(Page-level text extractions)

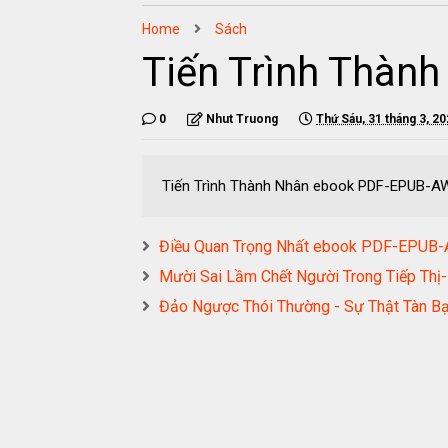
Home
Sách
Tiến Trình Thà
0
Nhut Truong
Thứ Sáu, 31 tháng 3, 2
Tiến Trình Thành Nhân ebook PDF-EPUB-
Điều Quan Trọng Nhất ebook PDF-EPU
Mười Sai Lầm Chết Người Trong Tiếp T
Đảo Ngược Thói Thường - Sự Thật Tàn 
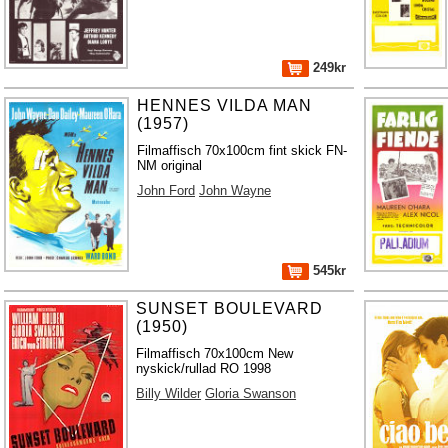
249kr
HENNES VILDA MAN
(1957)
Filmaffisch 70x100cm fint skick FN-
NM original
John Ford
John Wayne
545kr
SUNSET BOULEVARD
(1950)
Filmaffisch 70x100cm New
nyskick/rullad RO 1998
Billy Wilder
Gloria Swanson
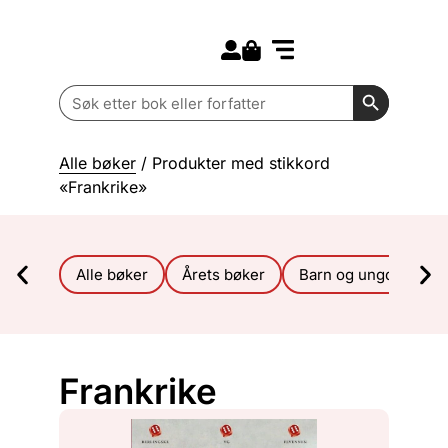
Search for:
Kommende bøker
Barn og ungdom
Search Butt
Search
for:
Alle bøker
/ Produkter med stikkord
«Frankrike»
Alle bøker
Årets bøker
Barn og ungdom
Frankrike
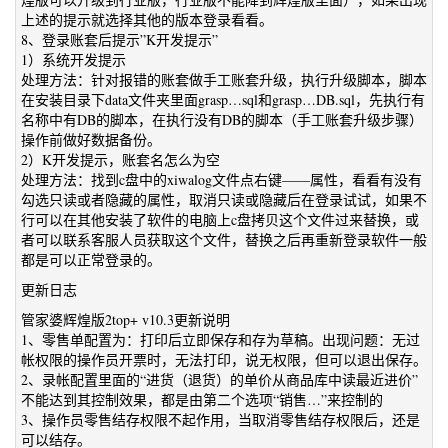
上述的提示就选择其他的版本登录看看。
8、登录账套后提示”K开发提示”
1）系统开发提示
处理方法：针对报错的账套做手工账套升级，执行升级脚本，脚本
在安装目录下data文件夹里面grasp…sql和grasp…DB.sql，先执行有
名称中有DB的脚本，在执行没有DB的脚本（手工账套升级步骤）
操作前做好数据备份。
2）K开发提示，账套名怎么为空
处理方法：找到c盘中的xiwalog文件点右键——属性，看看有没有
勾选只读或者隐藏的属性，取消只读或隐藏后在登录试试，如果不
行可以在其他安装了软件的电脑上c盘拷贝这个文件过来替换，或
者可以联系客服人员获取这个文件，替换之后再重新登录软件一般
都是可以正常登录的。
更新日志
管家婆辉煌版2top+ v10.3更新说明
1、零售单配置为：打印后立即保存和存为草稿。出现问题：无过
帐权限的操作员开票时，无法打印，说无权限，但可以退出保存。
2、录帐配置里面的“进货（退货）的单价从商品库中读最近进价”
不能达到其控制效果，都是由第二个选项“销售…”来控制的
3、操作员零售结存权限不起作用，当取消零售结存权限后，还是
可以结存。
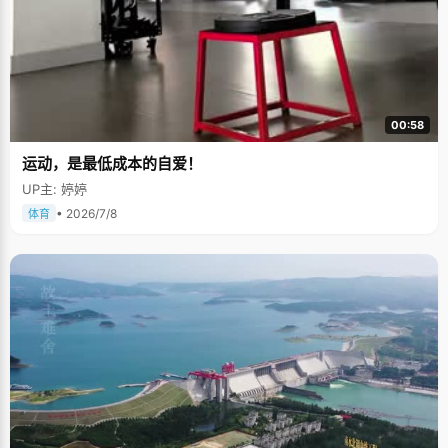
00:58
运动，是最低成本的自爱！
UP主: 婷婷
• 2026/7/8
体育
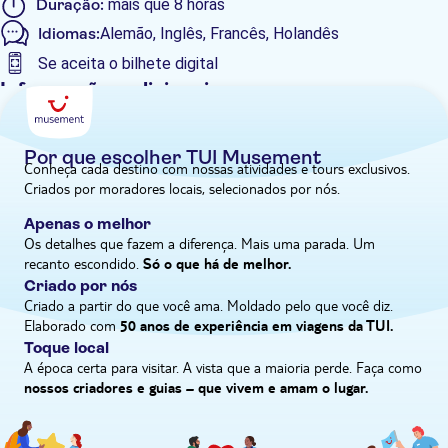
Duração:
mais que 8 horas
pela península de Bodrum oferece um vislumbre autêntico da
Idiomas:
Alemão, Inglês, Francês, Holandês
vida turca, de bazares movimentados a tranquilas cidades
Se aceita o bilhete digital
litorâneas.
Informações adicionais
Tour guiado
Confirmação instantânea
Por que escolher TUI Musement
Conheça cada destino com nossas atividades e tours exclusivos.
Voucher eletrônico
Criados por moradores locais, selecionados por nós.
Pick up no hotel
Apenas o melhor
Os detalhes que fazem a diferença. Mais uma parada. Um
recanto escondido.
Só o que há de melhor.
Criado por nós
Criado a partir do que você ama. Moldado pelo que você diz.
Elaborado com
50 anos de experiência em viagens da TUI.
Toque local
A época certa para visitar. A vista que a maioria perde. Faça como
nossos criadores e guias – que vivem e amam o lugar.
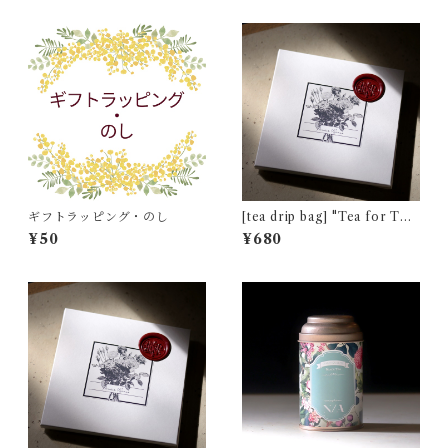
イン]
ギフトラッピング・のし
[tea drip bag] "Tea for Tw
o" ネパール ミストヴァレー茶
¥50
¥680
園 夏摘み [通常パッケージ]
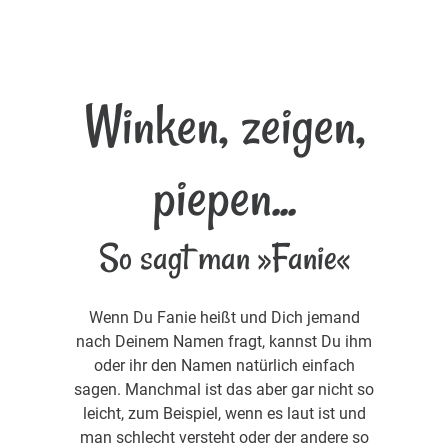
Winken, zeigen,
piepen...
So sagt man »Fanie«
Wenn Du Fanie heißt und Dich jemand
nach Deinem Namen fragt, kannst Du ihm
oder ihr den Namen natürlich einfach
sagen. Manchmal ist das aber gar nicht so
leicht, zum Beispiel, wenn es laut ist und
man schlecht versteht oder der andere so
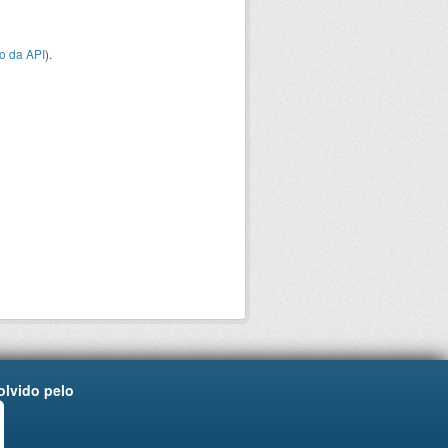
o da API
).
lvido pelo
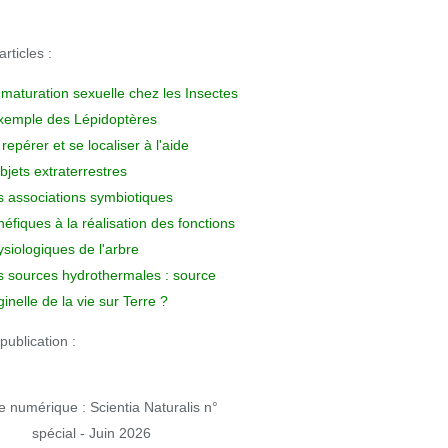
rticles :
 maturation sexuelle chez les Insectes
exemple des Lépidoptères
repérer et se localiser à l'aide
bjets extraterrestres
s associations symbiotiques
éfiques à la réalisation des fonctions
siologiques de l'arbre
s sources hydrothermales : source
ginelle de la vie sur Terre ?
publication :
 numérique : Scientia Naturalis n°
spécial - Juin 2026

→ **Your objective**
Starting from the line with "运动，是最低成本的自爱！" in the records above, repeat each line exactly until you have written the line with "Criado por nós", then stop; drop the pictures.

→ **Solution**
运动，是最低成本的自爱！
UP主: 婷婷
• 2026/7/8
体育
Duração:
mais que 8 horas
pela península de Bodrum oferece um vislumbre autêntico da
Idiomas:
Alemão, Inglês, Francês, Holandês
vida turca, de bazares movimentados a tranquilas cidades
Se aceita o bilhete digital
litorâneas.
Informações adicionais
Tour guiado
Confirmação instantânea
Por que escolher TUI Musement
Conheça cada destino com nossas atividades e tours exclusivos.
Voucher eletrônico
Criados por moradores locais, selecionados por nós.
Pick up no hotel
Apenas o melhor
Os detalhes que fazem a diferença. Mais uma parada. Um
recanto escondido.
Só o que há de melhor.
Criado por nós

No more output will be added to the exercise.